My first instinct was to laugh. I mean, the kid is three-and-a-half years old and had never cut an avocado before in his life. What does he know about it? How can he claim he “usually” does this? His method clearly wasn’t working; the knife wasn’t penetrating the avocado at all.
But I know how nice it is to feel competent, to know how to do things and how to explain them. I thought about how much of my writing is about The Way I Usually Do It and how good I feel when somebody tries my technique and it works for them. I know how it feels to be in a situation where other people seem to know everything about tasks you’ve never attempted, and you just want to feel like you can do things, too–and for a young child, the whole world is like that!
So I said, “Oh, that’s a different way. Okay, you cut that one, and I will get this one out of the peel.” Nicholas replied, very cheerfully, “That’s teamwork!”
When I was done with my avocado, Nicholas was still sawing at his and had barely scratched the surface of the peel. I suggested plunging in the tip of the knife. I suggested that a serrated knife would be better for that type of cutting. “No no no! This is the way I usually do it! . . . but, Mama, could you get it started for me, please?” I made a cut in the place he was trying to cut, left the knife in it, and gave it back to him. (Then I got another knife and cut another avocado my way. We were making large batches of guacamole and beans to last for several meals.) Soon he had removed the wide end of the avocado and squished its contents into the bowl. He then picked up the remaining 80% or so of the avocado and tried to squish it.
At this point I realized that my avocado-opening method wouldn’t have worked for Nicholas if he’d tried it. He can’t hold an avocado in one hand and the knife in the other! Just lifting an avocado in two hands is an ordeal when your hands are that small. There was no way he could squeeze hard enough to get it out of the peel. He looked daunted for about two seconds, then announced, “This is the way I usually do it.” as he rolled the avocado against the cutting board, standing tiptoe on his chair to lean his weight on it, to loosen it from the peel.
One of the most wonderful things about having a child is being able to teach him how we do things, making him one of our family by teaching him our ways. But it’s wonderful, too, to see him figure out things for himself, especially when it spares him the frustration of not being able to do it my way. If I’d laughed at him and told him he didn’t know how to do it . . . he might have believed me and stopped trying.

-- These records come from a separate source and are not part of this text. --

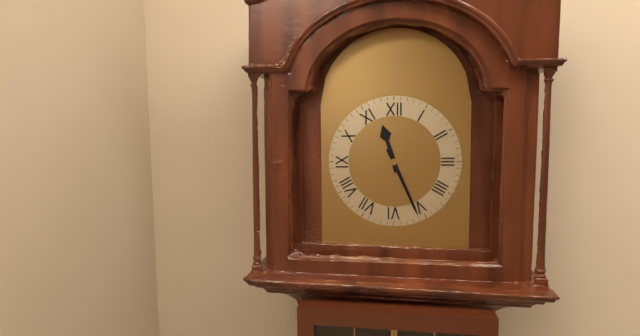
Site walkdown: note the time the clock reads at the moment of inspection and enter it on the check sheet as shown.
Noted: 11:26
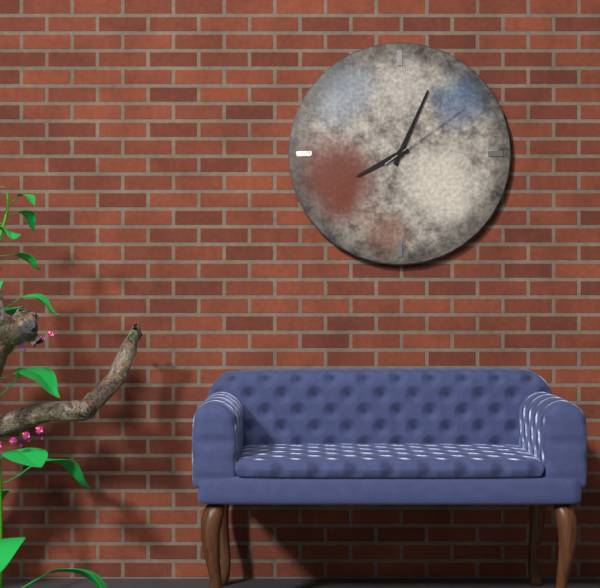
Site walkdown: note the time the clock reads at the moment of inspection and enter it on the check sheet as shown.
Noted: 8:04:09
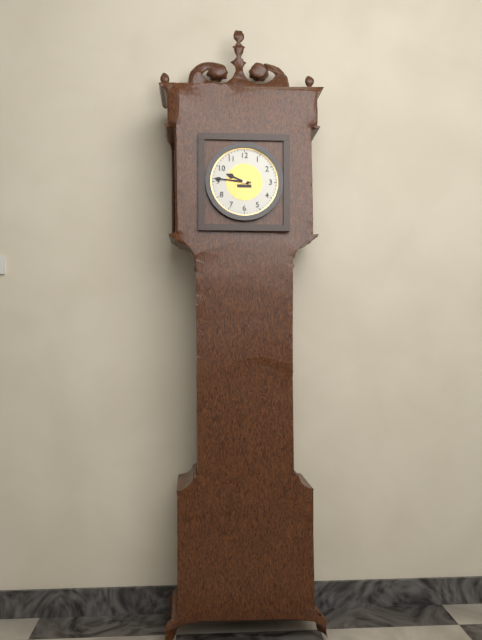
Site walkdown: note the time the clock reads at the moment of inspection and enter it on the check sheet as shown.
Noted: 9:46
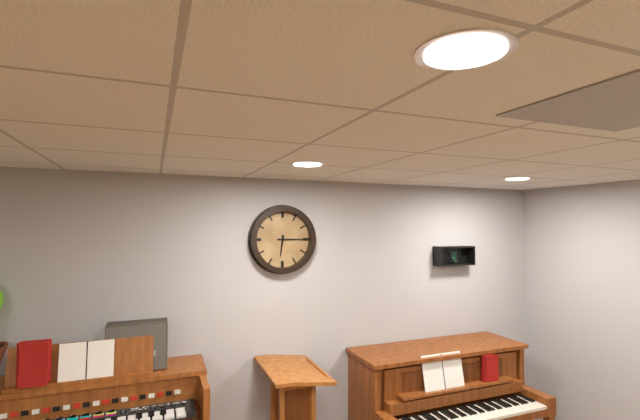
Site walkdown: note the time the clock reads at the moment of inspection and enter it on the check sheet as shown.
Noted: 6:15
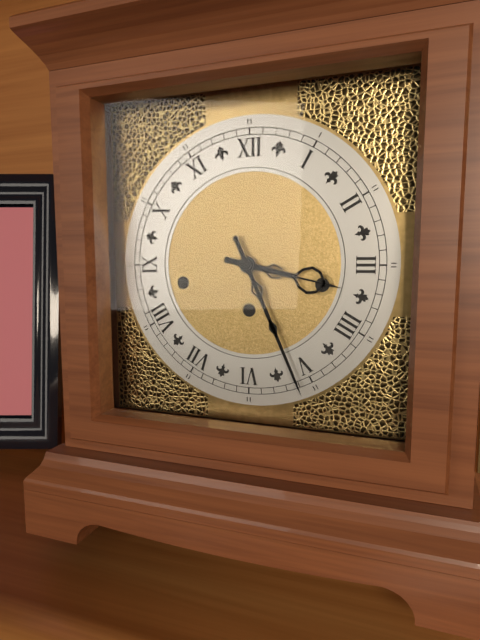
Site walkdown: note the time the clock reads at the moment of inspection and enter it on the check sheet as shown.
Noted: 3:26
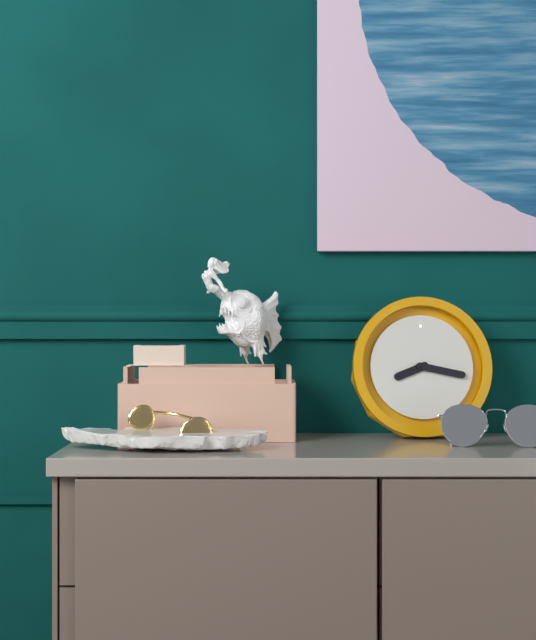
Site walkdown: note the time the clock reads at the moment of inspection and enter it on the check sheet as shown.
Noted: 8:17
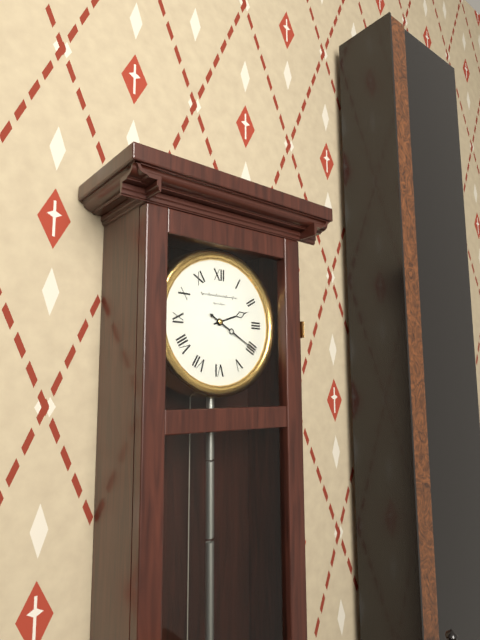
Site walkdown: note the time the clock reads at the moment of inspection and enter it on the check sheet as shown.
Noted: 2:20
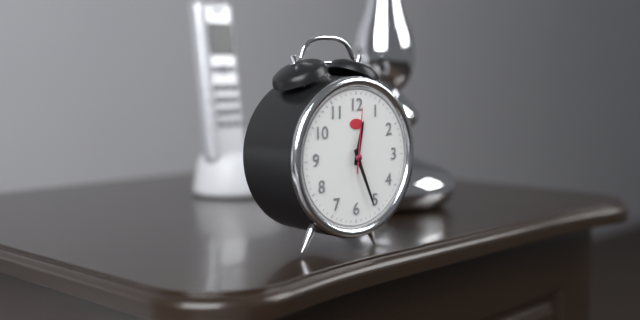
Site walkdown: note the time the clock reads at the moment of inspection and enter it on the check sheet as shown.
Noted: 12:26:01
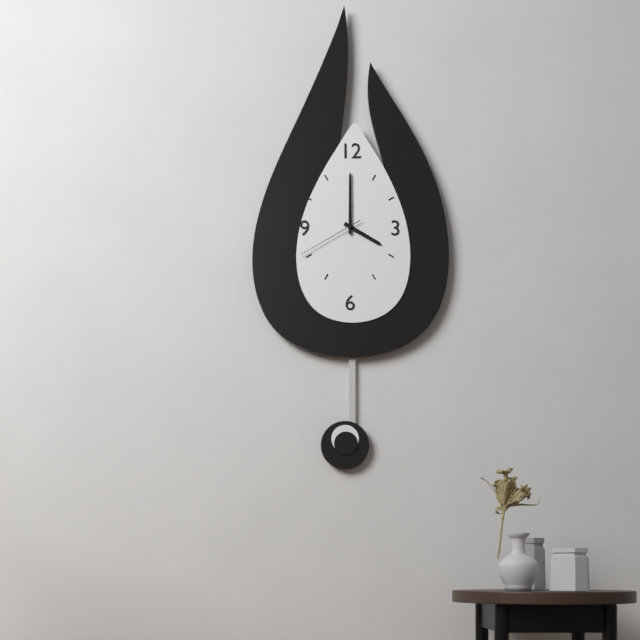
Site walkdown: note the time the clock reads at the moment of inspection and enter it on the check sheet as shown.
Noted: 4:00:40
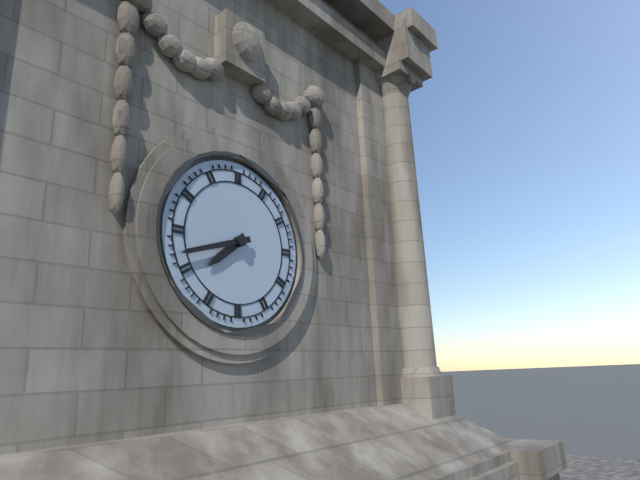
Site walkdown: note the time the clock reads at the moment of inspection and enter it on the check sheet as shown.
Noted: 7:42
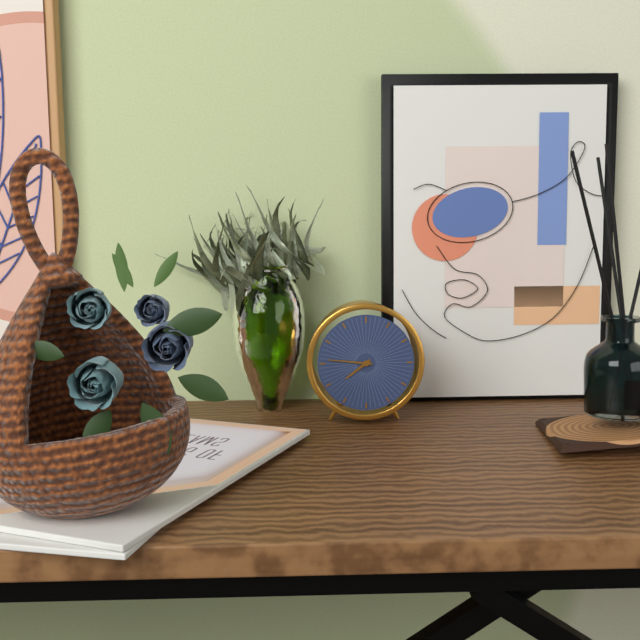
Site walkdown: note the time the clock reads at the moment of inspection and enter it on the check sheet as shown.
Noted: 7:46
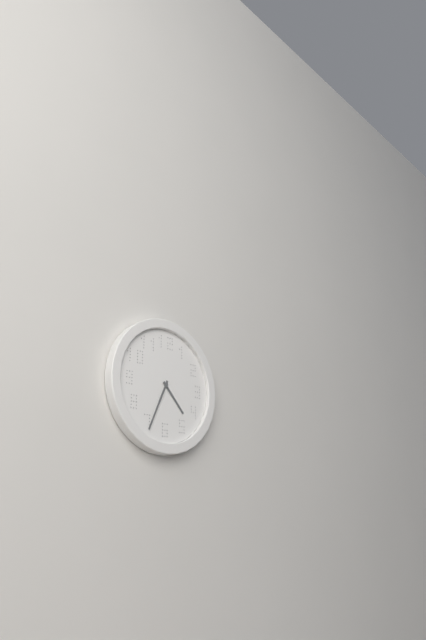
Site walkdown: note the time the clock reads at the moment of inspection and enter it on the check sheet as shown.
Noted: 4:34
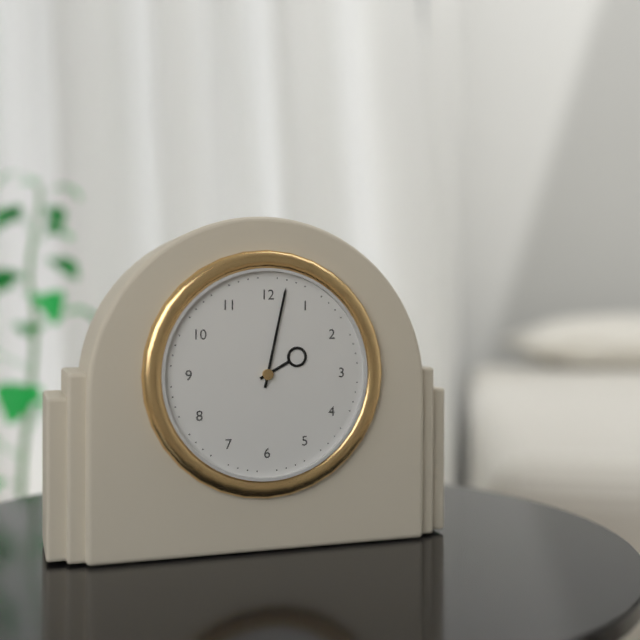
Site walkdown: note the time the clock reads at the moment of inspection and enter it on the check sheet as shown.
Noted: 2:02
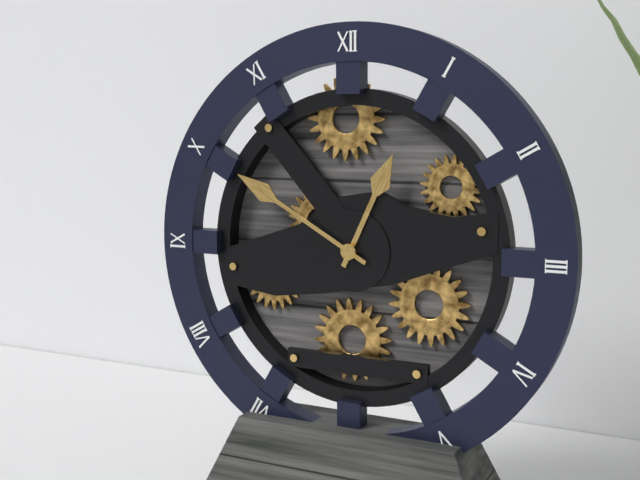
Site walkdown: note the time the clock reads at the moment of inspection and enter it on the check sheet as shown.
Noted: 12:50
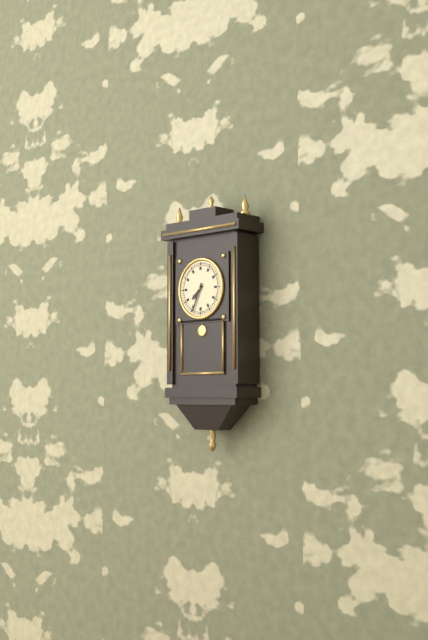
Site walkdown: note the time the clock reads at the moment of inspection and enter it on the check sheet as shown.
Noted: 7:34
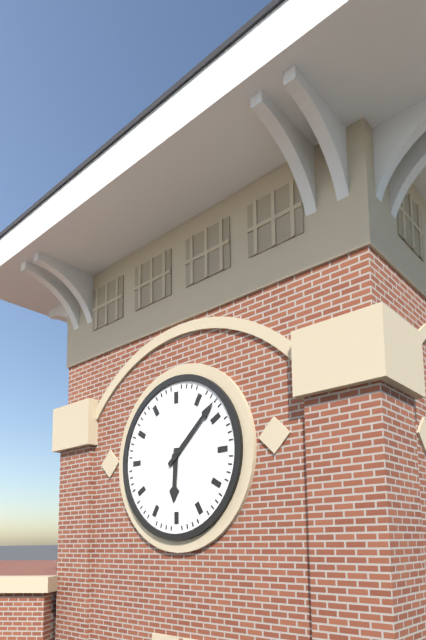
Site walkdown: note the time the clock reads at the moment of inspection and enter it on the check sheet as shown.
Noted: 6:08
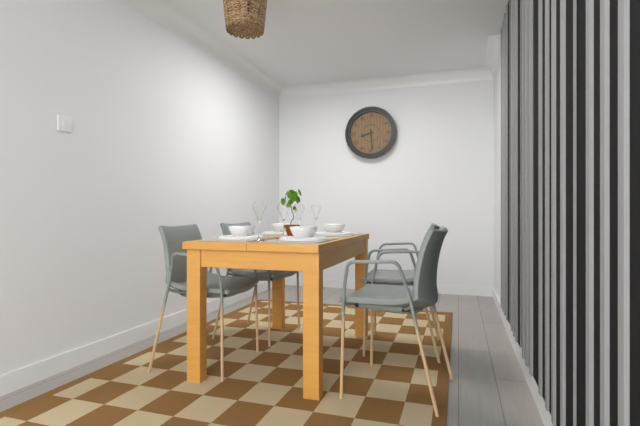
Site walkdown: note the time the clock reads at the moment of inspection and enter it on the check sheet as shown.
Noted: 8:29
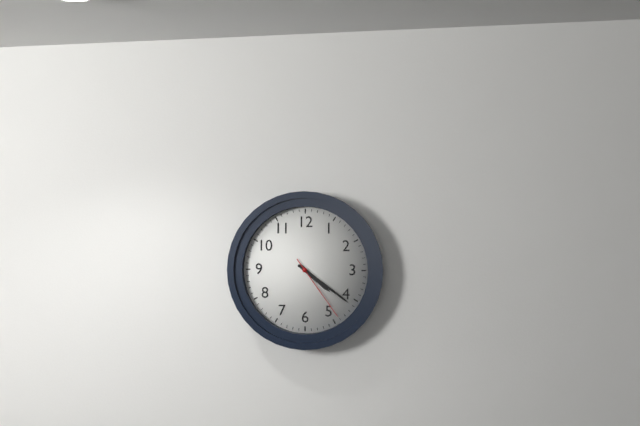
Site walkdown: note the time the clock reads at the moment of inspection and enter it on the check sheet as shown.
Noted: 4:21:24
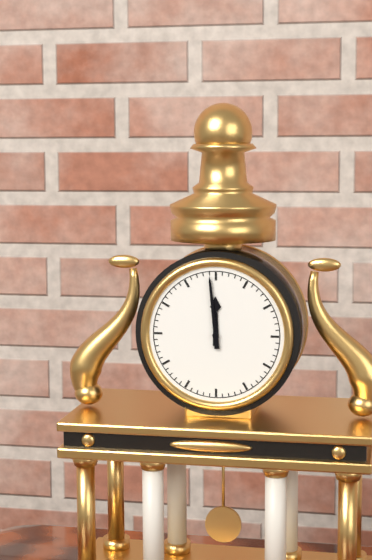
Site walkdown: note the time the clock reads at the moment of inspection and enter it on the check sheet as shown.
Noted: 11:59
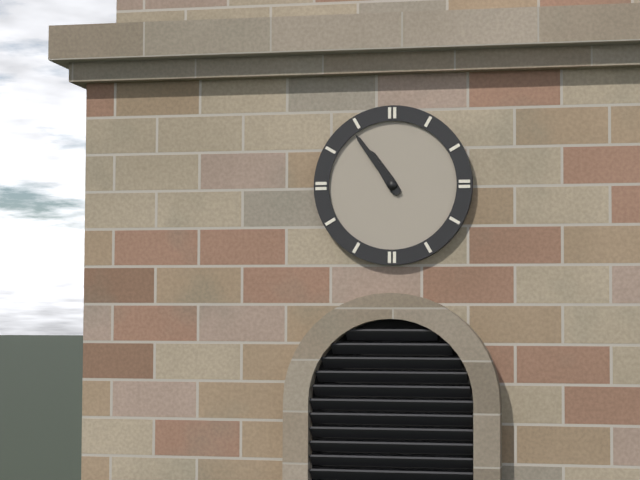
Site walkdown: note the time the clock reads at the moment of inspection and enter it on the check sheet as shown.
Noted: 10:54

Last night, Nicholas and I were playing Uno (“ages 7 and up”, ha!) and I played a Reverse card, which causes the direction of play to change: If you were taking turns clockwise, now you go counter-clockwise. With two players, that doesn’t have any effect. I explained this to Nicholas. He said, “Well. What I usually do about that is, you and me reverse. Get up. I’ll be you, and you’ll be me. No, leave your cards there.” We switched seats and switched hands of cards, and since I had played the Reverse, now it was “his” turn, which is to say my turn.
What a great idea! It turned “Ho hum, this would be an interesting play if we had a bigger group, but for you and me it might as well be a number card” into an exciting upheaval of the game play. Later in the game, when I’d had to draw half the deck into my hand because of a shortage of red cards, I was able to play a Reverse and stick my opponent with that huge hand! (I’m not one of those parents who plays to lose out of concern for my child’s fragile ego.)
When I think back to the many hot summer afternoons I spent playing game after game of two-player Uno with my brother, I wonder why we never thought of using Reverse this way! I guess it’s because we didn’t have Nicholas around to tell us the way he usually does it.